In reinforcement learning (and sometimes other settings), there is a notion of “state”. Based upon the state various predictions are made such as “Which action should be taken next?” or “How much cumulative reward do I expect if I take some action from this state?” Given the importance of state, it is important to examine the meaning. There are actually several distinct options and it turns out the definition variation is very important in motivating different pieces of work.
- Newtonian State. State is the physical pose of the world. Under this definition, there are very many states, often too many for explicit representation. This is also the definition typically used in games.
- Abstracted State. State is an abstracted physical state of the world. “Is the door open or closed?” “Are you in room A or not?” The number of states is much smaller here. A basic issue here is: “How do you compute the state from observations?”

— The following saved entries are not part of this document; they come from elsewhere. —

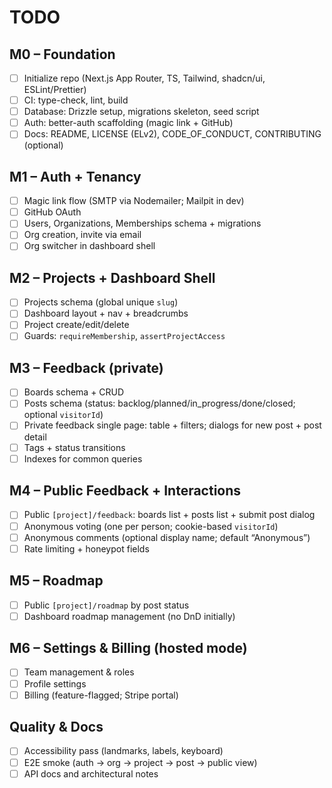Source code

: # TODO

## M0 – Foundation

- [ ] Initialize repo (Next.js App Router, TS, Tailwind, shadcn/ui, ESLint/Prettier)
- [ ] CI: type-check, lint, build
- [ ] Database: Drizzle setup, migrations skeleton, seed script
- [ ] Auth: better-auth scaffolding (magic link + GitHub)
- [ ] Docs: README, LICENSE (ELv2), CODE_OF_CONDUCT, CONTRIBUTING (optional)

## M1 – Auth + Tenancy

- [ ] Magic link flow (SMTP via Nodemailer; Mailpit in dev)
- [ ] GitHub OAuth
- [ ] Users, Organizations, Memberships schema + migrations
- [ ] Org creation, invite via email
- [ ] Org switcher in dashboard shell

## M2 – Projects + Dashboard Shell

- [ ] Projects schema (global unique `slug`)
- [ ] Dashboard layout + nav + breadcrumbs
- [ ] Project create/edit/delete
- [ ] Guards: `requireMembership`, `assertProjectAccess`

## M3 – Feedback (private)

- [ ] Boards schema + CRUD
- [ ] Posts schema (status: backlog/planned/in_progress/done/closed; optional `visitorId`)
- [ ] Private feedback single page: table + filters; dialogs for new post + post detail
- [ ] Tags + status transitions
- [ ] Indexes for common queries

## M4 – Public Feedback + Interactions

- [ ] Public `[project]/feedback`: boards list + posts list + submit post dialog
- [ ] Anonymous voting (one per person; cookie-based `visitorId`)
- [ ] Anonymous comments (optional display name; default “Anonymous”)
- [ ] Rate limiting + honeypot fields

## M5 – Roadmap

- [ ] Public `[project]/roadmap` by post status
- [ ] Dashboard roadmap management (no DnD initially)

## M6 – Settings & Billing (hosted mode)

- [ ] Team management & roles
- [ ] Profile settings
- [ ] Billing (feature-flagged; Stripe portal)

## Quality & Docs

- [ ] Accessibility pass (landmarks, labels, keyboard)
- [ ] E2E smoke (auth → org → project → post → public view)
- [ ] API docs and architectural notes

- Mathematical State. State is a sufficient statistic of observations for making necessary predictions.
- Internal State. State is the internal belief/understanding/etc… which changes an agent’s actions in different circumstances. A natural question is: “How do you learn a state?” This is like the mathematical version of state, except that portions of the statistic which can not be learned are irrelevant.

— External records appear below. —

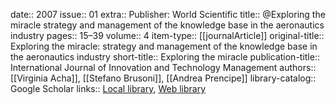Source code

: date:: 2007
issue:: 01
extra:: Publisher: World Scientific
title:: @Exploring the miracle strategy and management of the knowledge base in the aeronautics industry
pages:: 15–39
volume:: 4
item-type:: [[journalArticle]]
original-title:: Exploring the miracle: strategy and management of the knowledge base in the aeronautics industry
short-title:: Exploring the miracle
publication-title:: International Journal of Innovation and Technology Management
authors:: [[Virginia Acha]], [[Stefano Brusoni]], [[Andrea Prencipe]]
library-catalog:: Google Scholar
links:: [Local library](zotero://select/library/items/2NVMUJM6), [Web library](https://www.zotero.org/users/6520516/items/2NVMUJM6)

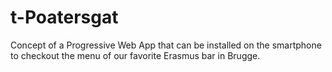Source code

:# t-Poatersgat

Concept of a Progressive Web App that can be installed on the smartphone to checkout the menu of our favorite Erasmus bar in Brugge.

- There are no states. There are only observations (one of which might be a reward) and actions. This is more reasonable than it might sound because state is a derived quantity and the necessity of that derivation is unclear. PSRs are an example.
The different questions these notions of state motivate can have large practical consequences on the algorithms used. It is not clear yet what the “right” notion of state is—we just don’t know what works well. I am most interested in “internal state” at the moment.

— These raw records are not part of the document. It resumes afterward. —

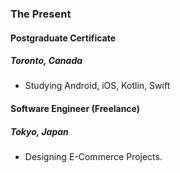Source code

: 
### The Present

#### Postgraduate Certificate

##### Toronto, Canada

- Studying Android, iOS, Kotlin, Swift

#### Software Engineer (Freelance)

##### Tokyo, Japan

- Designing E-Commerce Projects.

Things may get nasty when state is described by continuous parameters because whatever you do must be a continuous function of state (this is a general theorem: all computable functions are continuous). So if you’re going to make binary decisions, or discrete decisions of any sort, with continuous parameters as inputs, there will be states for which your algorithm fails (diverges, gives numerically senseless answers), or there will be states where your algorithm gives non-deterministic answers (depending say, on the history of the execution of your algorithm). This may not be a big problem for learning, but it’s good to keep such things in mind.
Actually, the typical example of this kind shows up when you try to classify a point by looking at which side of a hyperplane it lies on. The computation comes down to determining the sign (a discrete answer) of a certain scalar product. This is known to be non-computable in general, or at least you should expect numerical difficulties with points that lie near the hyperplane. In practice, do such things cause problems with learning algorithms? How often does a learning algorithm which should work in theory exhibit bad behavior in practice?
For the first question: Yes, numerical problems arise, but no they can be handled by being appropriately careful. The essential observation is that most samples are not near the boundary.
For the second question: good theory/bad practice is very common. Good learning theory which can actually predict what will happen in practice is rare.
One way to look at state representations is as a communications protocol, possibly to others, and possibly as a note to yourself for later. In this viewpoint the “there is no state” model is just the statement “All of the notes I leave to myself will be in the form they were presented to me.”
From this viewpoint, abstract state is two ideas thrown together. First, abstract state is the shorthand you build to make learning timely. Secondly, one may very well receive information communicated in an abstract form, which means that you will have observations in abstract form.
The virtue of this is perspective is that it keeps open all of the theoretic machinery to analyze communication.
In 1984, Leslie Lamport wrote a wonderful piece on the arbiter’s problem of making a binary decision from continuous inputs . More recently, the practical consequences of the problem for asynchronous circuits have received some attention.